§ **Work request**
Starting at the first line of the listing below, retype each line up to and including the one that contains "Pathologist's review note for this sample: 2". Leave pictures out.

§ **Information shown**
=-=-=-=-=

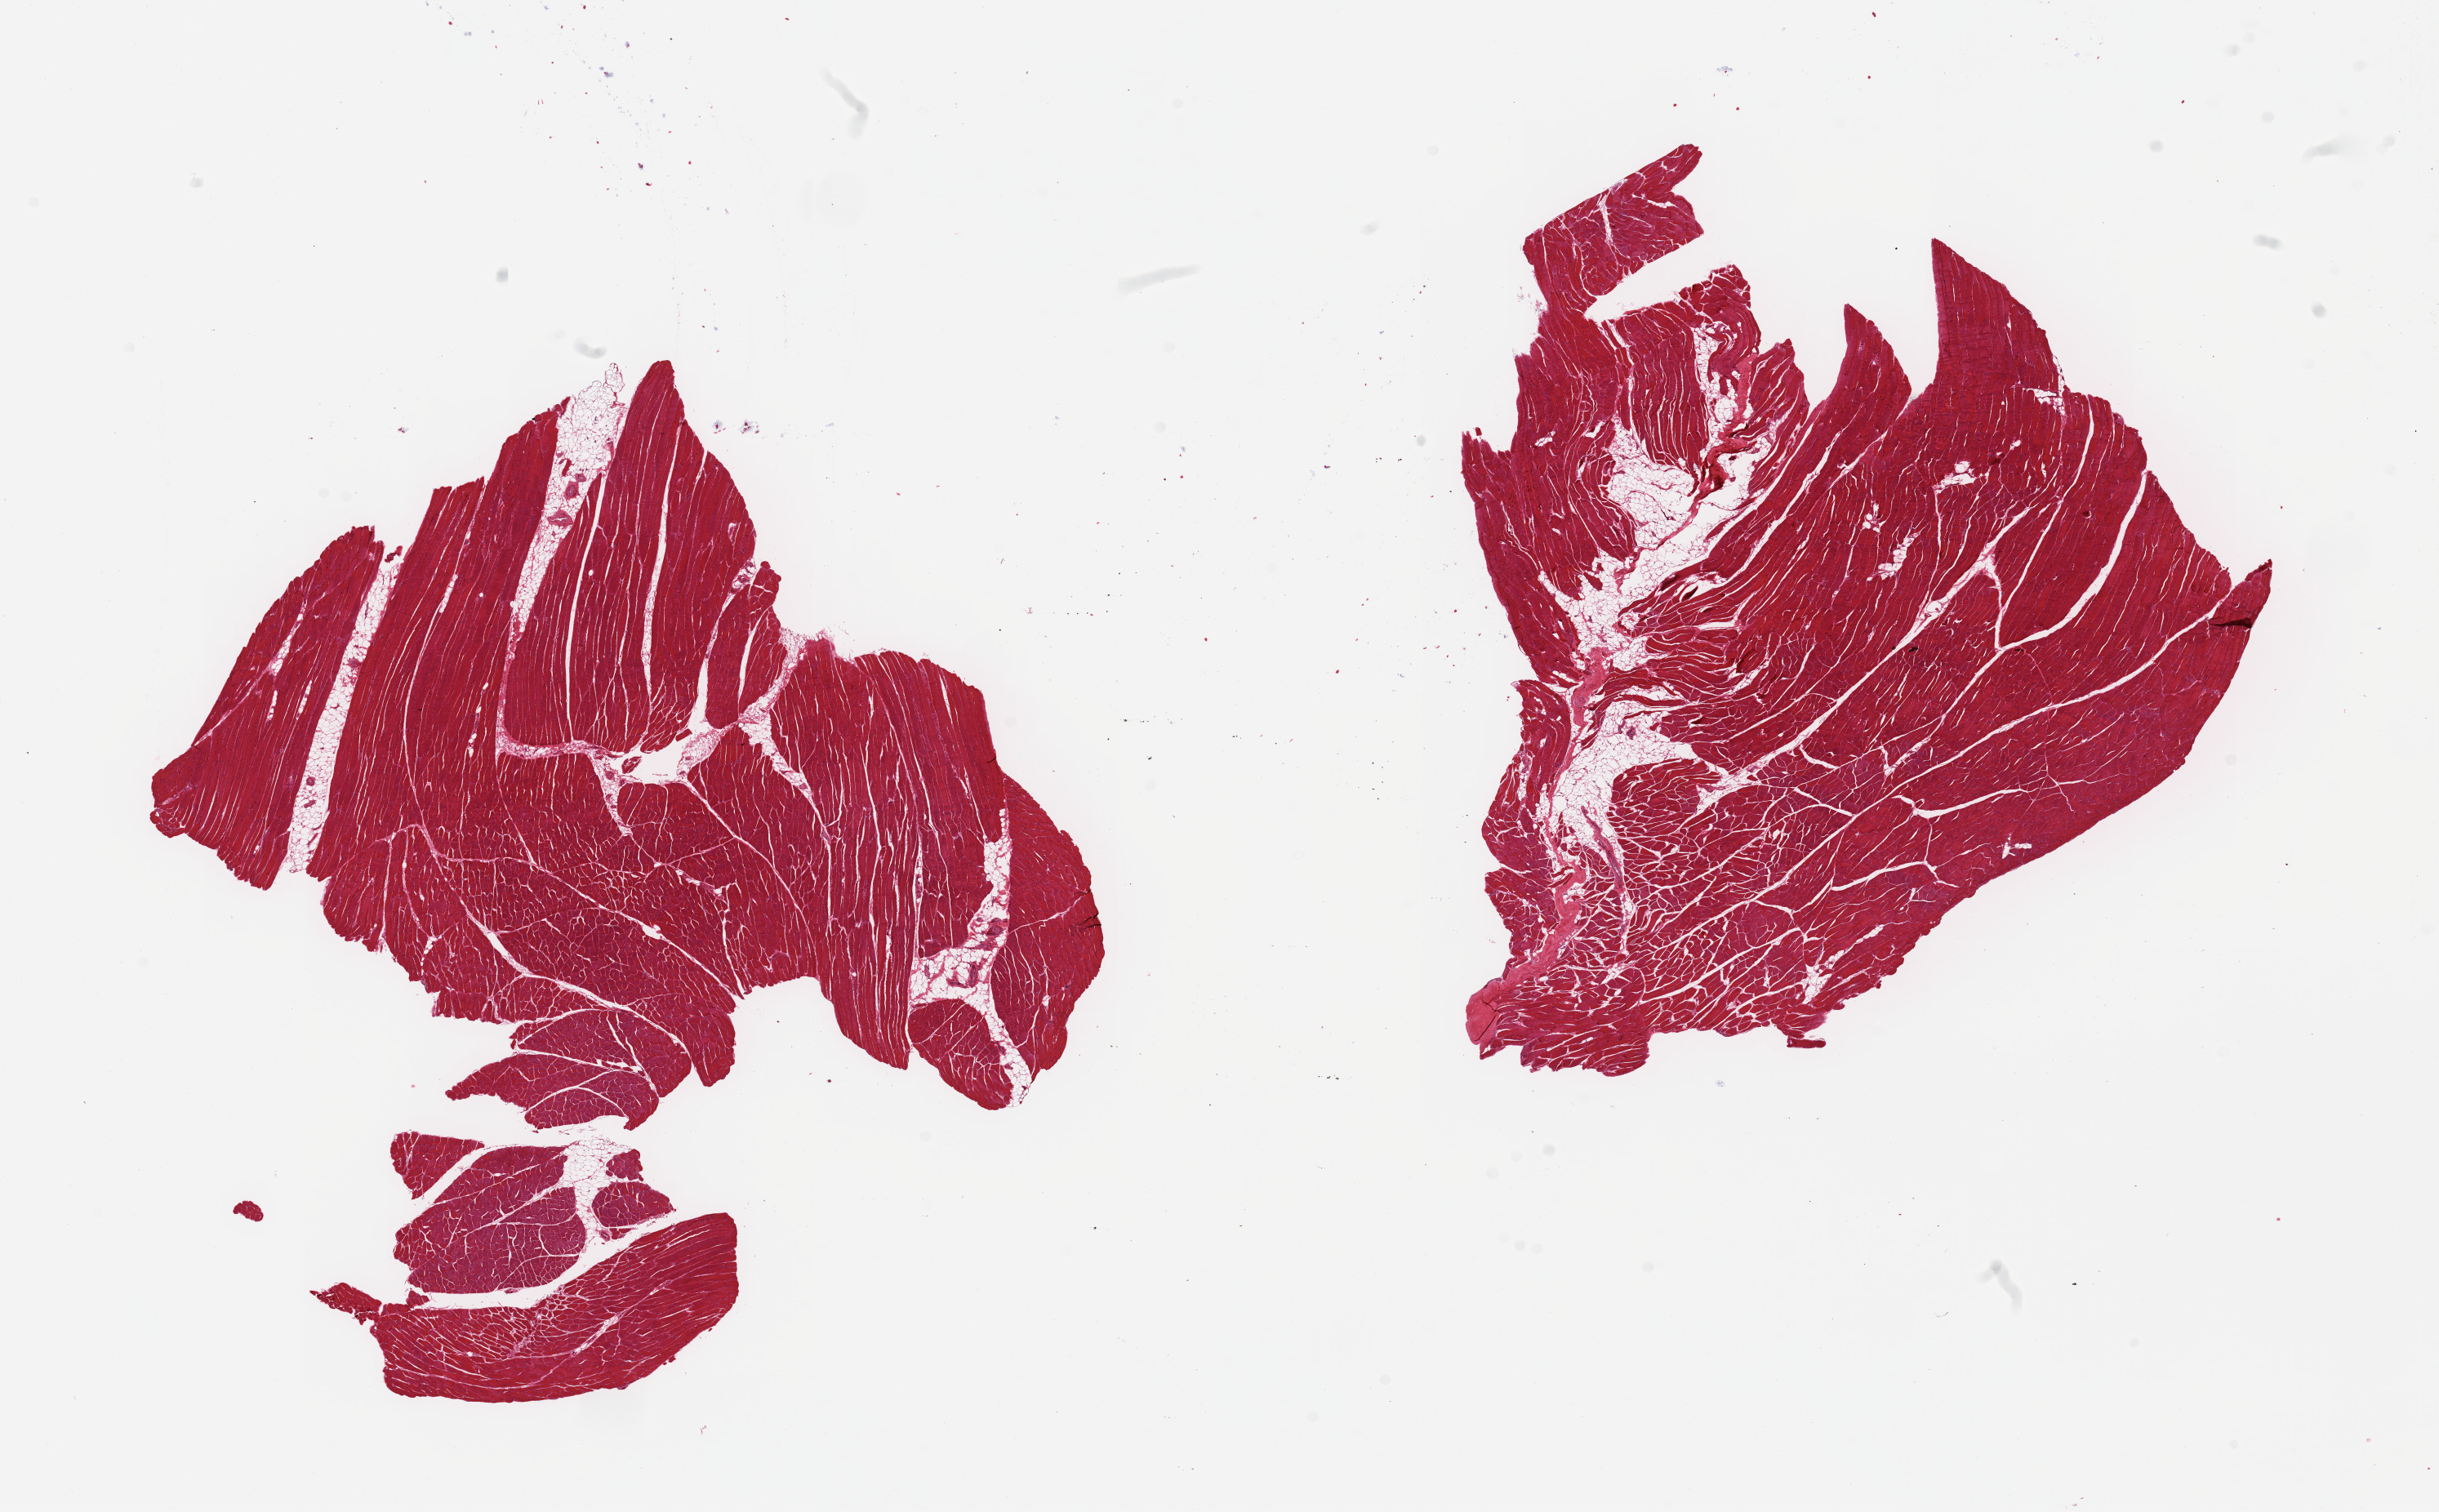
Digitized H&E-stained section — low-resolution overview of the scanned area, about 23.6 x 14.6 mm (acquisition: 20x scan), PAXgene-fixed paraffin-embedded (PFPE) section, target tissue: skeletal muscle, donor tissue sample. Female donor.
Pathologist's review note for this sample: 2 pieces; includes from 5-10% internal fat.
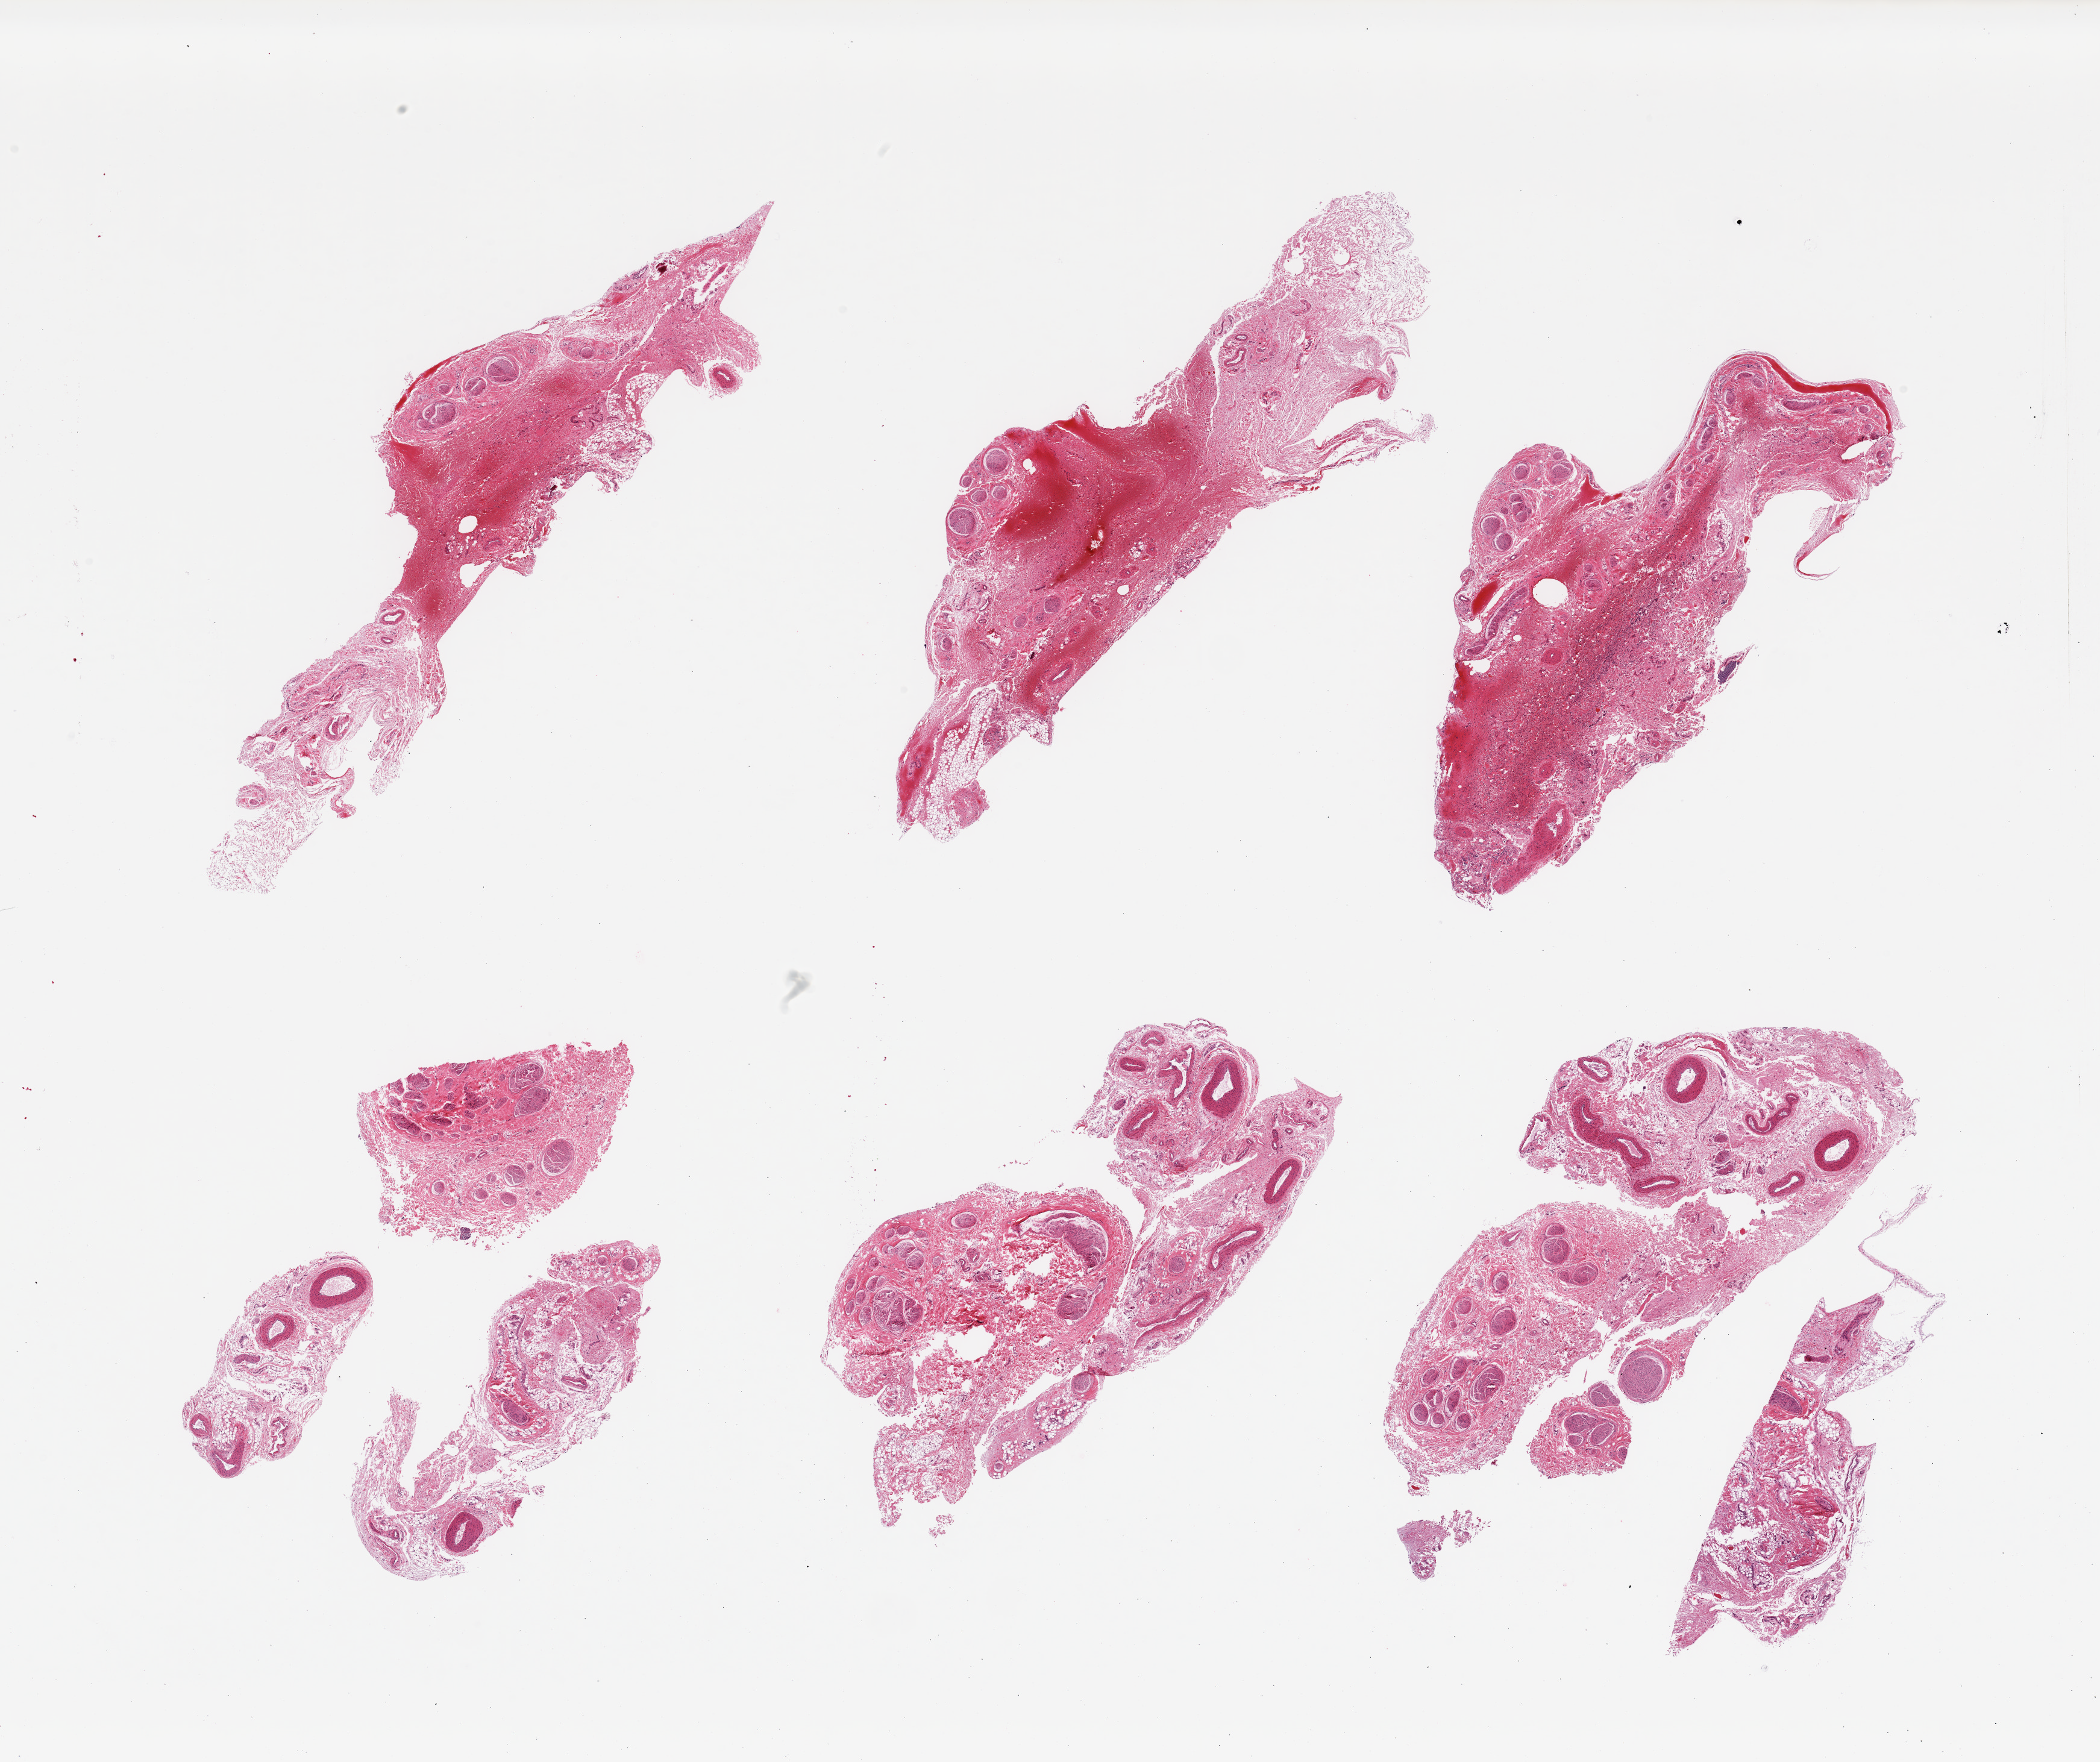
Hematoxylin and eosin (H&E) whole-slide image — whole scanned area (about 27.6 x 23.1 mm, slide scanned at 20x) shown as a low-resolution overview. PAXgene-fixed paraffin-embedded (PFPE) section. Target tissue: esophageal mucous membrane. Tissue donor sample. Male donor.
Pathologist's review note for this sample: 6 pieces;congested fibrovascular tissue, nerves and fat; target mucosa not present.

=-=-=-=-=

§ **Response to this task**
Digitized H&E-stained section — low-resolution overview of the scanned area, about 23.6 x 14.6 mm (acquisition: 20x scan), PAXgene-fixed paraffin-embedded (PFPE) section, target tissue: skeletal muscle, donor tissue sample. Female donor.
Pathologist's review note for this sample: 2 pieces; includes from 5-10% internal fat.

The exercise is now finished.